Senate debates

Wednesday, 14 February 2018

Bills

Financial Sector Legislation Amendment (Crisis Resolution Powers and Other Measures) Bill 2017; Second Reading

12:25 pm

Photo of Michaelia CashMichaelia Cash (WA, Liberal Party, Minister for Jobs and Innovation) Share this | Hansard source

I rise to sum up the debate on the Financial Sector Legislation Amendment (Crisis Resolution Powers and Other Measures) Bill 2017. I thank senators for their contributions to the debate.

The robust economic management and effective regulatory reform undertaken by the Howard government prepared us for the impact of the global financial crisis. Australia managed to avoid the devastating impact felt overseas, but we cannot rest on our laurels. Successive reviews, including the Murray financial system inquiry, have made the case that our crisis management powers need to be strengthened.

The lessons from the international experience of the global financial crisis have taught us that regulators need powerful, flexible and timely tools to resolve financial institutions in distress. Even though APRA, the Australian Prudential Regulation Authority, has a reasonable toolkit to deal with these crises, there are deficiencies that need to be addressed to ensure it has the right tools available, should the need arise.

The bill before the Senate has two core themes: resolution planning before a crisis and resolution powers managing a crisis. The first core theme, resolution planning, refers to the process of banks and insurers working with APRA to ensure that they are ready for stress events.
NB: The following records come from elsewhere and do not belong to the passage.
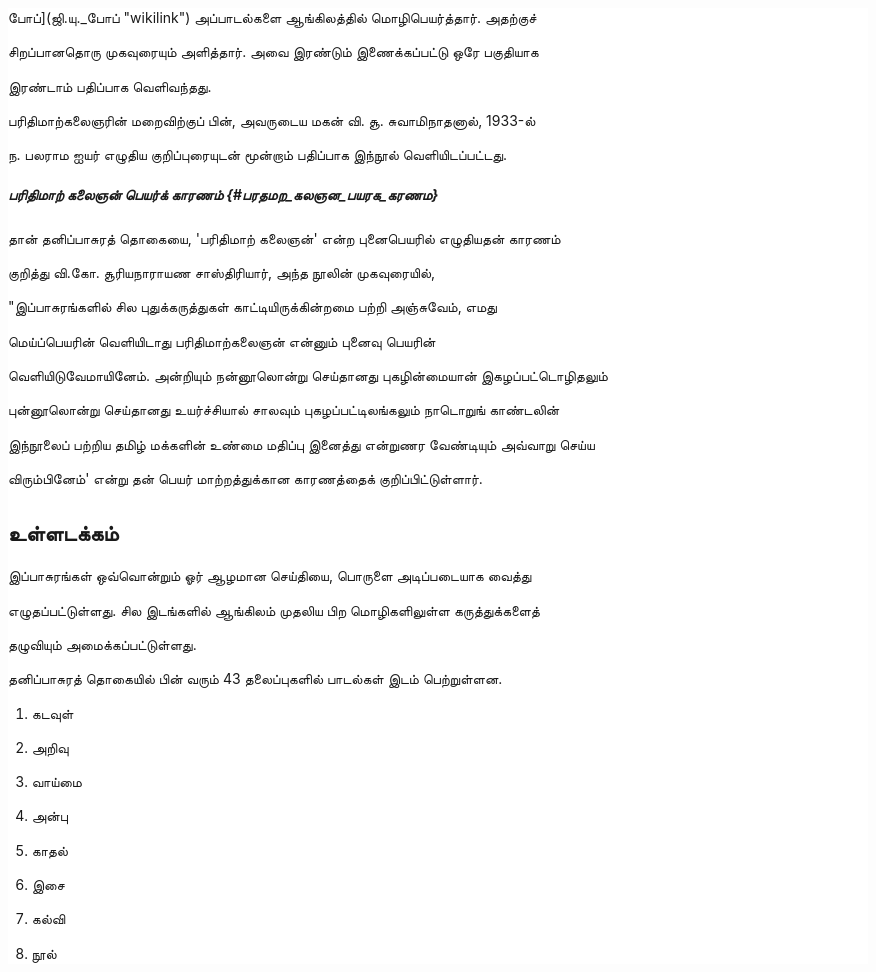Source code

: போப்](ஜி.யு._போப் "wikilink") அப்பாடல்களை ஆங்கிலத்தில் மொழிபெயர்த்தார். அதற்குச்

சிறப்பானதொரு முகவுரையும் அளித்தார். அவை இரண்டும் இணைக்கப்பட்டு ஒரே பகுதியாக

இரண்டாம் பதிப்பாக வெளிவந்தது.



பரிதிமாற்கலைஞரின் மறைவிற்குப் பின், அவருடைய மகன் வி. சூ. சுவாமிநாதனால், 1933-ல்

ந. பலராம ஐயர் எழுதிய குறிப்புரையுடன் மூன்றாம் பதிப்பாக இந்நூல் வெளியிடப்பட்டது.



##### பரிதிமாற் கலைஞன் பெயர்க் காரணம் {#பரதமற_கலஞன_பயரக_கரணம}



தான் தனிப்பாசுரத் தொகையை, 'பரிதிமாற் கலைஞன்\' என்ற புனைபெயரில் எழுதியதன் காரணம்

குறித்து வி.கோ. சூரியநாராயண சாஸ்திரியார், அந்த நூலின் முகவுரையில்,

"இப்பாசுரங்களில் சில புதுக்கருத்துகள் காட்டியிருக்கின்றமை பற்றி அஞ்சுவேம், எமது

மெய்ப்பெயரின் வெளியிடாது பரிதிமாற்கலைஞன் என்னும் புனைவு பெயரின்

வெளியிடுவேமாயினேம். அன்றியும் நன்னூலொன்று செய்தானது புகழின்மையான் இகழப்பட்டொழிதலும்

புன்னூலொன்று செய்தானது உயர்ச்சியால் சாலவும் புகழப்பட்டிலங்கலும் நாடொறுங் காண்டலின்

இந்நூலைப் பற்றிய தமிழ் மக்களின் உண்மை மதிப்பு இனைத்து என்றுணர வேண்டியும் அவ்வாறு செய்ய

விரும்பினேம்' என்று தன் பெயர் மாற்றத்துக்கான காரணத்தைக் குறிப்பிட்டுள்ளார்.



## உள்ளடக்கம்



இப்பாசுரங்கள் ஒவ்வொன்றும் ஓர் ஆழமான செய்தியை, பொருளை அடிப்படையாக வைத்து

எழுதப்பட்டுள்ளது. சில இடங்களில் ஆங்கிலம் முதலிய பிற மொழிகளிலுள்ள கருத்துக்களைத்

தழுவியும் அமைக்கப்பட்டுள்ளது.



தனிப்பாசுரத் தொகையில் பின் வரும் 43 தலைப்புகளில் பாடல்கள் இடம் பெற்றுள்ளன.



1.  கடவுள்

2.  அறிவு

3.  வாய்மை

4.  அன்பு

5.  காதல்

6.  இசை

7.  கல்வி

8.  நூல்
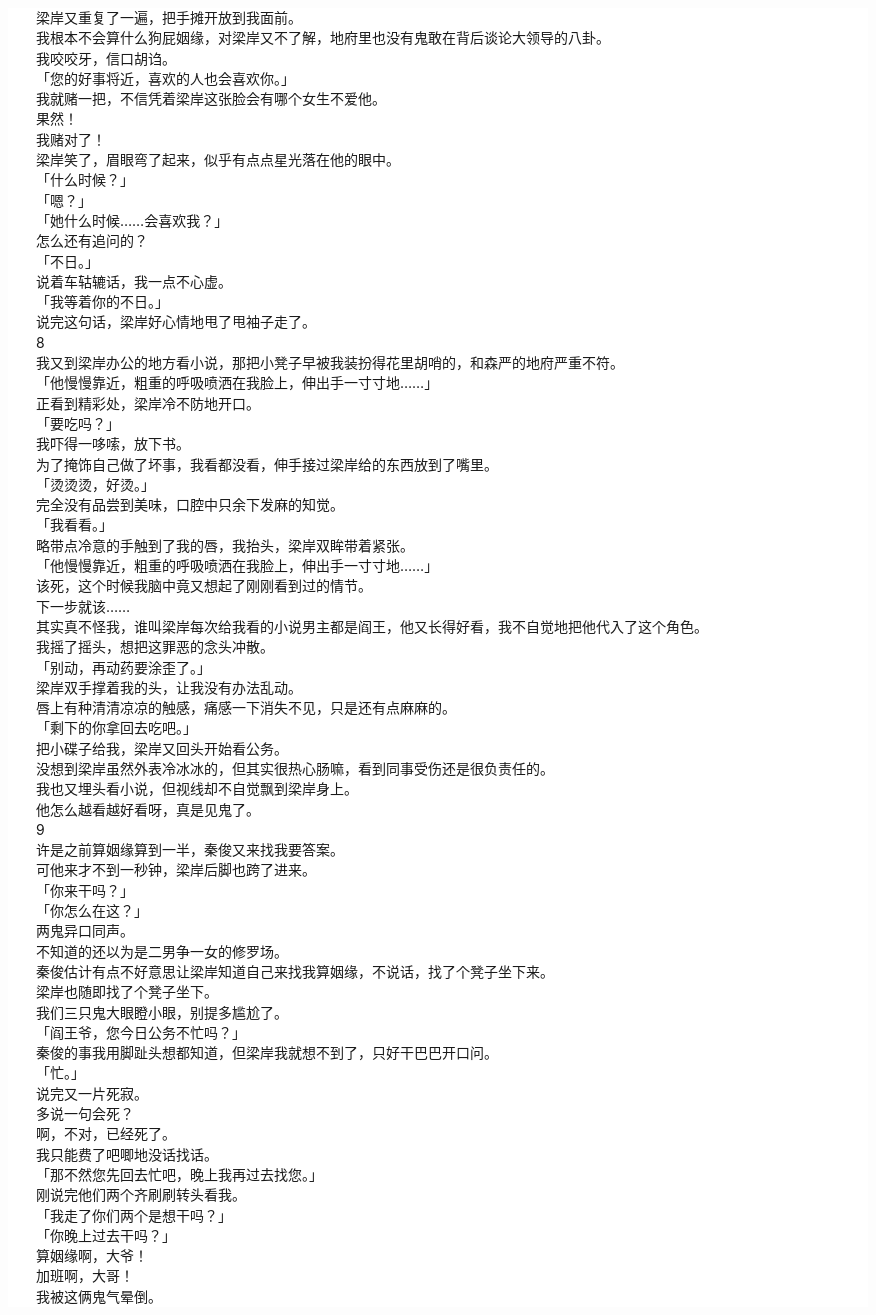 &emsp;&emsp;梁岸又重复了一遍，把手摊开放到我面前。  
&emsp;&emsp;我根本不会算什么狗屁姻缘，对梁岸又不了解，地府里也没有鬼敢在背后谈论大领导的八卦。  
&emsp;&emsp;我咬咬牙，信口胡诌。  
&emsp;&emsp;「您的好事将近，喜欢的人也会喜欢你。」  
&emsp;&emsp;我就赌一把，不信凭着梁岸这张脸会有哪个女生不爱他。  
&emsp;&emsp;果然！  
&emsp;&emsp;我赌对了！  
&emsp;&emsp;梁岸笑了，眉眼弯了起来，似乎有点点星光落在他的眼中。  
&emsp;&emsp;「什么时候？」  
&emsp;&emsp;「嗯？」  
&emsp;&emsp;「她什么时候……会喜欢我？」  
&emsp;&emsp;怎么还有追问的？  
&emsp;&emsp;「不日。」  
&emsp;&emsp;说着车轱辘话，我一点不心虚。  
&emsp;&emsp;「我等着你的不日。」  
&emsp;&emsp;说完这句话，梁岸好心情地甩了甩袖子走了。  
&emsp;&emsp;8  
&emsp;&emsp;我又到梁岸办公的地方看小说，那把小凳子早被我装扮得花里胡哨的，和森严的地府严重不符。  
&emsp;&emsp;「他慢慢靠近，粗重的呼吸喷洒在我脸上，伸出手一寸寸地……」  
&emsp;&emsp;正看到精彩处，梁岸冷不防地开口。  
&emsp;&emsp;「要吃吗？」  
&emsp;&emsp;我吓得一哆嗦，放下书。  
&emsp;&emsp;为了掩饰自己做了坏事，我看都没看，伸手接过梁岸给的东西放到了嘴里。  
&emsp;&emsp;「烫烫烫，好烫。」  
&emsp;&emsp;完全没有品尝到美味，口腔中只余下发麻的知觉。  
&emsp;&emsp;「我看看。」  
&emsp;&emsp;略带点冷意的手触到了我的唇，我抬头，梁岸双眸带着紧张。  
&emsp;&emsp;「他慢慢靠近，粗重的呼吸喷洒在我脸上，伸出手一寸寸地……」  
&emsp;&emsp;该死，这个时候我脑中竟又想起了刚刚看到过的情节。  
&emsp;&emsp;下一步就该……  
&emsp;&emsp;其实真不怪我，谁叫梁岸每次给我看的小说男主都是阎王，他又长得好看，我不自觉地把他代入了这个角色。  
&emsp;&emsp;我摇了摇头，想把这罪恶的念头冲散。  
&emsp;&emsp;「别动，再动药要涂歪了。」  
&emsp;&emsp;梁岸双手撑着我的头，让我没有办法乱动。  
&emsp;&emsp;唇上有种清清凉凉的触感，痛感一下消失不见，只是还有点麻麻的。  
&emsp;&emsp;「剩下的你拿回去吃吧。」  
&emsp;&emsp;把小碟子给我，梁岸又回头开始看公务。  
&emsp;&emsp;没想到梁岸虽然外表冷冰冰的，但其实很热心肠嘛，看到同事受伤还是很负责任的。  
&emsp;&emsp;我也又埋头看小说，但视线却不自觉飘到梁岸身上。  
&emsp;&emsp;他怎么越看越好看呀，真是见鬼了。  
&emsp;&emsp;9  
&emsp;&emsp;许是之前算姻缘算到一半，秦俊又来找我要答案。  
&emsp;&emsp;可他来才不到一秒钟，梁岸后脚也跨了进来。  
&emsp;&emsp;「你来干吗？」  
&emsp;&emsp;「你怎么在这？」  
&emsp;&emsp;两鬼异口同声。  
&emsp;&emsp;不知道的还以为是二男争一女的修罗场。  
&emsp;&emsp;秦俊估计有点不好意思让梁岸知道自己来找我算姻缘，不说话，找了个凳子坐下来。  
&emsp;&emsp;梁岸也随即找了个凳子坐下。  
&emsp;&emsp;我们三只鬼大眼瞪小眼，别提多尴尬了。  
&emsp;&emsp;「阎王爷，您今日公务不忙吗？」  
&emsp;&emsp;秦俊的事我用脚趾头想都知道，但梁岸我就想不到了，只好干巴巴开口问。  
&emsp;&emsp;「忙。」  
&emsp;&emsp;说完又一片死寂。  
&emsp;&emsp;多说一句会死？  
&emsp;&emsp;啊，不对，已经死了。  
&emsp;&emsp;我只能费了吧唧地没话找话。  
&emsp;&emsp;「那不然您先回去忙吧，晚上我再过去找您。」  
&emsp;&emsp;刚说完他们两个齐刷刷转头看我。  
&emsp;&emsp;「我走了你们两个是想干吗？」  
&emsp;&emsp;「你晚上过去干吗？」  
&emsp;&emsp;算姻缘啊，大爷！  
&emsp;&emsp;加班啊，大哥！  
&emsp;&emsp;我被这俩鬼气晕倒。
While APRA puts considerable effort into resolution planning, the legislative framework does not give APRA clear powers to make prudential standards for resolution. The bill addresses this shortcoming. As a result of the amendments in this bill, there will be a substantial reduction of the impact on the wider financial system and of the cost to taxpayers of a stress event.

The second core theme, resolution powers, refers to the tools that APRA can use to deal with distressed institutions and their groups. This bill strengthens APRA's toolkit by making amendments to:

enhance APRA's statutory and judicial management regimes—

which apply to a bank or insurer and their group companies—

to ensure their effective operation in a crisis;

enhance the scope and efficacy of APRA's existing directions powers—

which require banks and insurers to address prudential issues;

improve APRA's ability to implement a—

compulsory transfer of a business of a regulated entity;

ensure the effective conversion and write-off of capital instruments to which the conversion and write-off provisions in APRA's prudential standards apply;

enhance stay provisions and ensure that the exercise of APRA's powers does not trigger certain rights in the contracts of relevant entities within the same group;

enhance APRA's ability to respond when an Australian branch of a foreign regulated entity (foreign branch) may be in distress;

enhance the efficiency and operation of the Financial Claims Scheme and ensure that it supports the crisis resolution framework; and

enhance and simplify APRA's powers in relation to the wind-up or external administration of regulated entities under the Industry Acts, and other related matters.

In totality, these amendments will significantly strengthen APRA's capabilities as a resolution authority, accompanying its traditional core role as a prudential supervisor. They will ensure that Australia keeps up with international best practice for crisis management. While no-one wants to see the day that a bank or insurer is in distress, through this bill we are taking important steps to safeguard the financial system for the wellbeing of the people of Australia, and I commend the bill to the Senate.